Is Moral Hazard a Bug or a Feature?

- Big company, many factories, they insure
- Why? They shouldn't be risk averse
- Since they can spread the loss across their factories.

- Consider the employee running one factory without insurance
- He can spend nothing, have 3% chance of a fire
- Or spend $100,000, have 1%--and make $100,000 less/year for the company
- Which is it in his interest to do?

- Insure the factory to transfer cost to insurance company
- Which then insists on a sprinkler system
- Makes other rules
- Is more competent than the company to prevent the fire!
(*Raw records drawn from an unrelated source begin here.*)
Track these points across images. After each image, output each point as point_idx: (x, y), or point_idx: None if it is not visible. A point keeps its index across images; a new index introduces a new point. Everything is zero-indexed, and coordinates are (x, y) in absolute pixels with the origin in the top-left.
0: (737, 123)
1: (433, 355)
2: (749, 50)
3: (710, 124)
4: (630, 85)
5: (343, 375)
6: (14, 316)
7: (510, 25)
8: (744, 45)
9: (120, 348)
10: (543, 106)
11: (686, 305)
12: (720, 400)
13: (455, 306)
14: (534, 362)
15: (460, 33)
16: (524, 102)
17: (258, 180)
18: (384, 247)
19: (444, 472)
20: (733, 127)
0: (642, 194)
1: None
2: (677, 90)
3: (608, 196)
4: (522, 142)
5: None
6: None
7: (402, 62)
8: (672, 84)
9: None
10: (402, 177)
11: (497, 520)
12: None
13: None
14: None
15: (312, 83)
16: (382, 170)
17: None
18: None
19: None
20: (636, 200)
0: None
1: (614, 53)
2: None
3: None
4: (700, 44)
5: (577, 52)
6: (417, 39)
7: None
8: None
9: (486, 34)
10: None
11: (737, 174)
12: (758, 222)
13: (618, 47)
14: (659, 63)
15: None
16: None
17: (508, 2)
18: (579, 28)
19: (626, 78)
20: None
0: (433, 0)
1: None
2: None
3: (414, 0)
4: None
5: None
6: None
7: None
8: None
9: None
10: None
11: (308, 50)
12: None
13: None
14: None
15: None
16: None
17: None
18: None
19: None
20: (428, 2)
Put Incentive Where It Does the Most Good

- Insurance transfers loss from owner to the insurance company
- Sometimes the owner is the one best able to prevent the loss
- In which case moral hazard is a cost of insurance
- To be weighed against risk spreading gain

- Sometimes the insurance company is best able
- In which case “moral hazard” is the objective
- Sears knows more about getting their washing machines fixed than I do
- So I buy a service contract to transfer the decision to them

- Sometimes each party has precutions it is best at
- So coinsurance--say 50%--gives each an incentive to take
- Those precautions that have a high payoff

Health Insurance

- If intended as risk spreading
- Should be a large deductible
- So I pay for all minor things
- Giving me an incentive to keep costs down
- Since I am paying them

- But cover virtually 100% of rare high ticket items
- If my life is at stake, I want it
- But I don’t want to risk paying even 10% of a million dollar procedure

- But maybe it’s intended
- To transfer to the insurance company
- The incentive to find me a good doctor
- Negotiate a good price

- Robin Hanson’s version
- I decide how much my life is worth
- I buy that much life insurance, from a company that also
- Makes and pays for my medical decisions
- And now has the right incentive to keep me alive

Adverse Selection

- The problem: The market for lemons
- Assumptions
- Used car in good condition worth $10,000 to buyer, $8000 to seller
- Lemon worth $5,000, $4,000
- Half the cars are creampuffs, half lemons

- First try:
- Buyers figure average used car is worth $7,500 to them, $6,000 to seller, so offer something in between
- What happens?

- What is the final result?

- Assumptions
- How might you avoid this problem—due to asymmetric information
- Make the information symmetric—inspect the car. Or …
- Transfer the risk to the party with the information—seller insures the car

- What problems does the latter solution raise?

Plea Bargaining

- A student raised the following question:
- Suppose we include adverse selection in our analysis of plea bargaining
- What does the D.A. signal by offering a deal?
- What does the defendant signal by accepting?
- Which subset of defendants end up going to trial?

Why insurance matters?

- Most of you won’t be working for insurance companies
- Or even negotiating contracts with them
- But the analysis of insurance will be important
- Almost any contract is in part insurance
- Do you pay salesmen by the month or by the sale?
- Is your house built for a fixed price, or cost+?
- Do you take the case for a fixed price, contingency fee, or hourly charge?